Avoid `curl.exe -d "{\"name\":...}"` in PowerShell without `--%`; inner quotes are often stripped.
---
## Scoring
- `score` is larger-is-better.
- **cosine:** similarity in roughly `[-1, 1]` (1.0 = same direction).
- **l2:** `score = -distance` (closer vectors score higher).
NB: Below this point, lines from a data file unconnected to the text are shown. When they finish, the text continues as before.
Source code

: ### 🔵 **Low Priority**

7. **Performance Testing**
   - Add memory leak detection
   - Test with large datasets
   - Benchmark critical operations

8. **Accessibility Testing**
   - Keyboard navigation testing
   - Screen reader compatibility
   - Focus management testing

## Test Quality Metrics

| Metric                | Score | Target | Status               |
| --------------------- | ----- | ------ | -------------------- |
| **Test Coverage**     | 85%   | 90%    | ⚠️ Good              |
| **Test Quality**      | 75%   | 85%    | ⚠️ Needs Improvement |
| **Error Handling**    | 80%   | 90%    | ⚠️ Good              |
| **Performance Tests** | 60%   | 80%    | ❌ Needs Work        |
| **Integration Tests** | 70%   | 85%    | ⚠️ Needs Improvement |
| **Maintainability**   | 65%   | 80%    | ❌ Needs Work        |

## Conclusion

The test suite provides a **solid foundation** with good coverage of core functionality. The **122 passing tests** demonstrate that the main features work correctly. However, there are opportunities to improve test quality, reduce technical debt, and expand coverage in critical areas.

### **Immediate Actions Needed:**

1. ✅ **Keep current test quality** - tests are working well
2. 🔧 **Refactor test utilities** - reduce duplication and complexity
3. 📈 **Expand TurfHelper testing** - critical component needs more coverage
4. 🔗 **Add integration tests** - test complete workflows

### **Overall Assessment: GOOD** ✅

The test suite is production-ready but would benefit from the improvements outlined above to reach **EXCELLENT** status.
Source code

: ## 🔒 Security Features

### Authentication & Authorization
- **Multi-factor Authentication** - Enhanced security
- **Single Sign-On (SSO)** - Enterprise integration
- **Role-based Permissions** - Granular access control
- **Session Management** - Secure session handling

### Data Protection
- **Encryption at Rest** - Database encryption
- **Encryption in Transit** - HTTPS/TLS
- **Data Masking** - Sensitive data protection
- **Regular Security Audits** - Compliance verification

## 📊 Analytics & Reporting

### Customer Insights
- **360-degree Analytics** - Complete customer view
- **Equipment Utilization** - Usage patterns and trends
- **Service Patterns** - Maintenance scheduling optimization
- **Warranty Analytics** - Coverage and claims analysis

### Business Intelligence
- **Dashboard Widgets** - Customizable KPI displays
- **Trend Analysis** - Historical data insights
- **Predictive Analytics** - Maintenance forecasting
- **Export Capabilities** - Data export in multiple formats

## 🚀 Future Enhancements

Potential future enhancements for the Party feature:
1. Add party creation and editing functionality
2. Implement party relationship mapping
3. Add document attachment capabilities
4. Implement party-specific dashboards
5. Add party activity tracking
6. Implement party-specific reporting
`k == 0` is rejected. `k` greater than the number of records returns all available matches.
---
## Env variables
| `YVDB_DATA_DIR` | `data` | WAL and snapshot folder. |
| `YVDB_BIND_ADDR` | `127.0.0.1:8080` | Listen address. |
| `YVDB_MAX_DIMENSION` | `4096` | Max vector length. |
| `YVDB_MAX_BATCH` | `1024` | Max records per insert request. |
| `YVDB_MAX_K` | `1000` | Max `k` per query. |
| `YVDB_SNAPSHOT_INTERVAL_SECS` | `30` | Snapshot interval. |
| `YVDB_SNAPSHOT_RETENTION` | `3` | Snapshots kept on disk. |
| `YVDB_SNAPSHOT_ON_SHUTDOWN` | `false` | Write a snapshot when the server exits. |
| `YVDB_WAL_ROTATE_MAX_BYTES` | `0` | WAL rotation size (0 = off). |
| `YVDB_MAX_REQUEST_BYTES` | `1048576` | Max HTTP body size. |
| `YVDB_REQUEST_TIMEOUT_MS` | `2000` | Request timeout. |
---
## Notes
- Educational project: not a distributed production database.
- Old nested routes (`/collections/{name}/upsert`, etc.) and the adaptive **heartbeat** (`min_score` relaxation) were removed in v0.1.2.
- IVF builds lazily after a collection has more than 32 vectors; smaller collections use flat search.